● Request A
Which kings are named in the Babylonian captivity text?
● Request B
Can you extract the passage of the Babylonian captivity text that begins at the words "After the death" and stops after "continued in idolatry."?

● Document text
'''

By Becky Harling, Crosswalk.com
The Babylonian captivity was one of the most traumatic events in Israel’s history. Historical theologians say that the trauma lasted until the coming of Jesus. During the reign of King Jehoiachin, Judah was conquered by King Nebuchadnezzar and taken into exile. The captivity is described both in the Hebrew Bible and the Old Testament (2 Kings 24:14). While the Babylonian captivity may seem irrelevant, it carries lessons for us as believers today.
What Was the Babylonian Captivity?
After the death of King Solomon, the nation of Israel split into two separate nations. Ten tribes formed the new nation of Israel, and two tribes formed the nation of Judah. During the next several hundred years, the Northern kingdom of Israel continued idolatry. As a result, God allowed the Assyrians to attack and take over the Northern Kingdom.
The Southern kingdom of Judah lasted for another 134 years, but because of their idolatry, they fell captive to Babylon in 586 B.C. The prophet Jeremiah had warned the people of coming judgment and faithfully urged them to return to the Lord. Yet, the people would not listen, and they continued in idolatry.

'''

● Material provided

'''

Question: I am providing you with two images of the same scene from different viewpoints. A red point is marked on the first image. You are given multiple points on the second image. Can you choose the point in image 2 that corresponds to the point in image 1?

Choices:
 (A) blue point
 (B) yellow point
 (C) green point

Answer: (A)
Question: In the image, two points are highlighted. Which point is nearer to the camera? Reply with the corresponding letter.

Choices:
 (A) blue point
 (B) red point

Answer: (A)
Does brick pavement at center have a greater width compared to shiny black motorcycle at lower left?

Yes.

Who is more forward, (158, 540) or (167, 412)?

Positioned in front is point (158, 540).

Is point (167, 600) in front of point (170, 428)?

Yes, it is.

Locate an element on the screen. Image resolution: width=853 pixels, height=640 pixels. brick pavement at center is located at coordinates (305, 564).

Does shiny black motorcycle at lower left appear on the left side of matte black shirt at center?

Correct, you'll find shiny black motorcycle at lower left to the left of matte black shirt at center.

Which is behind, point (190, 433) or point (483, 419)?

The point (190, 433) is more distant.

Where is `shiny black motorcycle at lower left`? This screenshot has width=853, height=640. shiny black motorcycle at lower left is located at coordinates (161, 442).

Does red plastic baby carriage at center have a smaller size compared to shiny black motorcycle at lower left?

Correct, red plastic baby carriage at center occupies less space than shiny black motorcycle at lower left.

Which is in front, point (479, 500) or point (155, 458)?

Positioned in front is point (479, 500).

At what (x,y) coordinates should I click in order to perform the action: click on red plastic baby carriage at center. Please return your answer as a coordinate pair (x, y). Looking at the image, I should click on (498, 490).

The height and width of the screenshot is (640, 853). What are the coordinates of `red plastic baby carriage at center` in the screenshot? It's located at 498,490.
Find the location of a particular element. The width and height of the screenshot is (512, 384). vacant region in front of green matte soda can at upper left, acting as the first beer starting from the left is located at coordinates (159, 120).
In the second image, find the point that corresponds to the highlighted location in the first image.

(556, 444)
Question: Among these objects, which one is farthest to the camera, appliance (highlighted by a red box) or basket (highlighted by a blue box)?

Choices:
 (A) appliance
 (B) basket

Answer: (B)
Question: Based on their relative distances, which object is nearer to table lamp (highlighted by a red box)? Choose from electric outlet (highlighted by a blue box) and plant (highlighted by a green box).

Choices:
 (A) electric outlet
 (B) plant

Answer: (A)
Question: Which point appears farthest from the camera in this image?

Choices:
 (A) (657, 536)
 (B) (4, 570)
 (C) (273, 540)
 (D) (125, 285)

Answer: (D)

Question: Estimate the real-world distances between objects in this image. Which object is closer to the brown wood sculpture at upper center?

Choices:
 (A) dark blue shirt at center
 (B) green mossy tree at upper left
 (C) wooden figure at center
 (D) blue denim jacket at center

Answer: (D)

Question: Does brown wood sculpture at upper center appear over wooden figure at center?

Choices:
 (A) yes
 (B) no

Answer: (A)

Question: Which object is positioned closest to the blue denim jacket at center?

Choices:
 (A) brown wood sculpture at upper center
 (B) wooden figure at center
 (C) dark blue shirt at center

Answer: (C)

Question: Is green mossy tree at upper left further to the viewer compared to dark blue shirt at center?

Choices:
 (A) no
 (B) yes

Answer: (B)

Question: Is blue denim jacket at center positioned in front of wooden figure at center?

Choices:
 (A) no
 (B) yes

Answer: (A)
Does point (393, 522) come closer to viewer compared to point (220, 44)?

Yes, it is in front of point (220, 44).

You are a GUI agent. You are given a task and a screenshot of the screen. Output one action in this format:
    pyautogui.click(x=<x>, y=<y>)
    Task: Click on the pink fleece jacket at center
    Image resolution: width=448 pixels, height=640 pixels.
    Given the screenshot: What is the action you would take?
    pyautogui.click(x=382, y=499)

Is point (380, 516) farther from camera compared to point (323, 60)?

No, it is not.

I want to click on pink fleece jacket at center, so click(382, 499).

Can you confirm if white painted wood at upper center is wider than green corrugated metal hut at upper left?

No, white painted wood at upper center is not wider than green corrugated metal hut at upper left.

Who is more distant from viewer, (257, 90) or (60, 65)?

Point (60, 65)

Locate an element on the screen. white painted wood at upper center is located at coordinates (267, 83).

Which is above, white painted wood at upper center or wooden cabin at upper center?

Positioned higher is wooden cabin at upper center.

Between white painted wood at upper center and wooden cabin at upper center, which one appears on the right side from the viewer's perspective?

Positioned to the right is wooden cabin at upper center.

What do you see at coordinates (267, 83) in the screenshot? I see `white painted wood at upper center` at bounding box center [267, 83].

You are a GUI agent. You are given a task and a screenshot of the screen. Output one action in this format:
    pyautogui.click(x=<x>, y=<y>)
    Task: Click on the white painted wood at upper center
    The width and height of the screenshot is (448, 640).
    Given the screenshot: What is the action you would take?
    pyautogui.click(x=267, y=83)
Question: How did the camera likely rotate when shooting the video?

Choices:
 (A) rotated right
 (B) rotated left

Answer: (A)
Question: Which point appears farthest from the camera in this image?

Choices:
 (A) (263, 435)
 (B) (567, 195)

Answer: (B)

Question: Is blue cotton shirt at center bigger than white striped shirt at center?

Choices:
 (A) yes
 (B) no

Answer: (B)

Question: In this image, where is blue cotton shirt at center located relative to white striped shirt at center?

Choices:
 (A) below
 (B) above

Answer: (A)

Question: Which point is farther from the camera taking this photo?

'''

● Written reply A
King Jehoiachin, King Nebuchadnezzar, King Solomon

● Written reply B
After the death of King Solomon, the nation of Israel split into two separate nations. Ten tribes formed the new nation of Israel, and two tribes formed the nation of Judah. During the next several hundred years, the Northern kingdom of Israel continued idolatry. As a result, God allowed the Assyrians to attack and take over the Northern Kingdom.
The Southern kingdom of Judah lasted for another 134 years, but because of their idolatry, they fell captive to Babylon in 586 B.C. The prophet Jeremiah had warned the people of coming judgment and faithfully urged them to return to the Lord. Yet, the people would not listen, and they continued in idolatry.